Yo no recomiendo que uno se vaya a leer al Retiro, porque eso hay que hacerlo tumbado en la hierba y acaba pasando que el reuma se come los placeres y los sustituye por penas. Por eso, el paseo debe ser antes de la compra de ejemplares. Eso, y que los libros no pesan cuando todavía no se han comprado. Entonces, se puede ir, sin la carga, a visitar el Palacio de Cristal, que al parecer se construyó para entrar en alguna pugna con ingleses y franceses, cuando a ninguno de los dos les importaba un rábano lo que se construyera en Madrid. Pero es igual, la construcción tiene gracia, y el estanquito donde los patos se atiborran de pan, también. Se les puede echar unas migas y poner los ojos en blanco para recitar los hermosos versos anónimos:
-Pasamos muy buenos ratos echando pan a los patos...
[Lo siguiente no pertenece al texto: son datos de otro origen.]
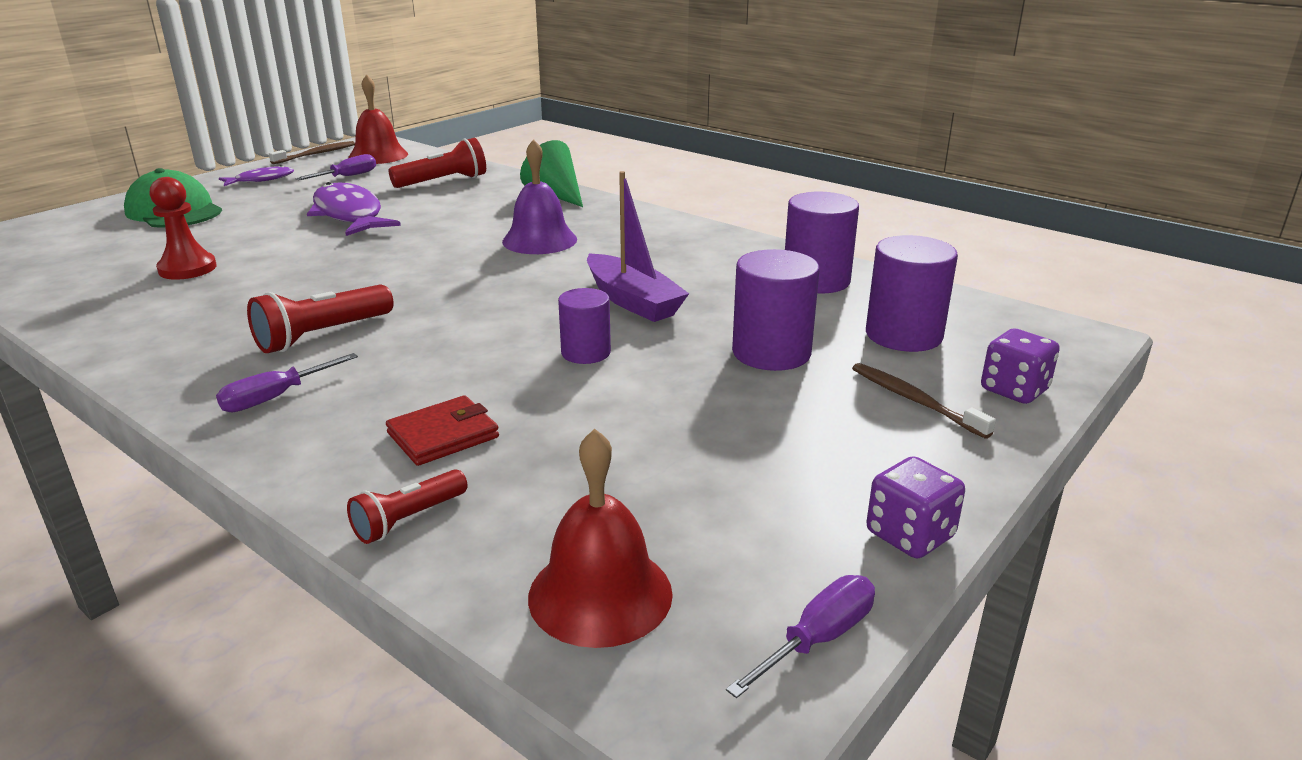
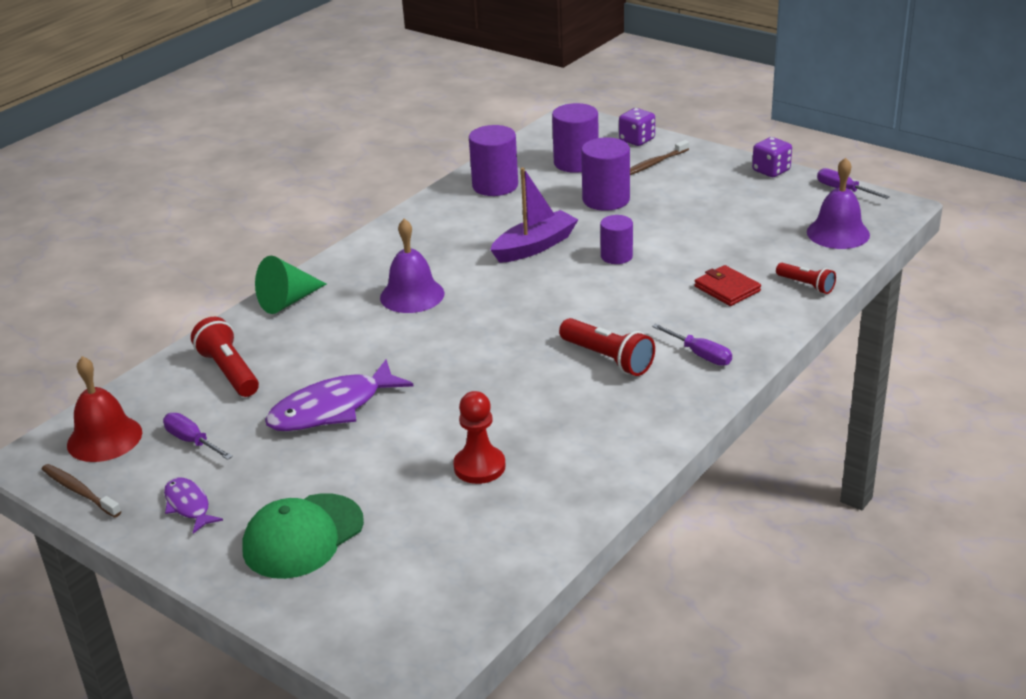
camera: 90 degrees left, 5 degrees up
(600, 594) = (838, 233): red bell -> purple bell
Luego, el inevitable estanque con el monumento a uno de los más inútiles entre los Borbones (la cosa estaba difícil en aquella época), y ya, sin más trámite, a la Feria.
Si uno es escritor y le toca firmar, hay que saber que su caseta es la que está más lejos. Además, que será la que más cantidad de sol reciba. Y en tercer lugar, que es muy probable que nadie tenga el menor interés en conseguir que le firme un libro. Por ello, hay que conseguir que algún amigo o familiar se preste a pasar por delante de la caseta varias veces y finja algún interés (discreto, no conviene que grite "qué barato está este libro", por ejemplo). Eso siempre atrae a alguien.
Y como recurso desesperado, ponerse a colaborar con los empleados de la caseta, y vender libros a quien los pida, sin intentar que sean los de uno.
Yo en eso me hice un maestro hace varios años. Era la época en que Stephen Hawking vendía millones de sus libros sobre el Big Bang. Una señora se me acercó y me preguntó:
-¿Tiene usted el libro del subnormal ése?
Y yo supe a quién se refería. Dios me castigará por ello.
Allí les espero. Una caña y patatas fritas. ¿Hay algo más madrileño que eso?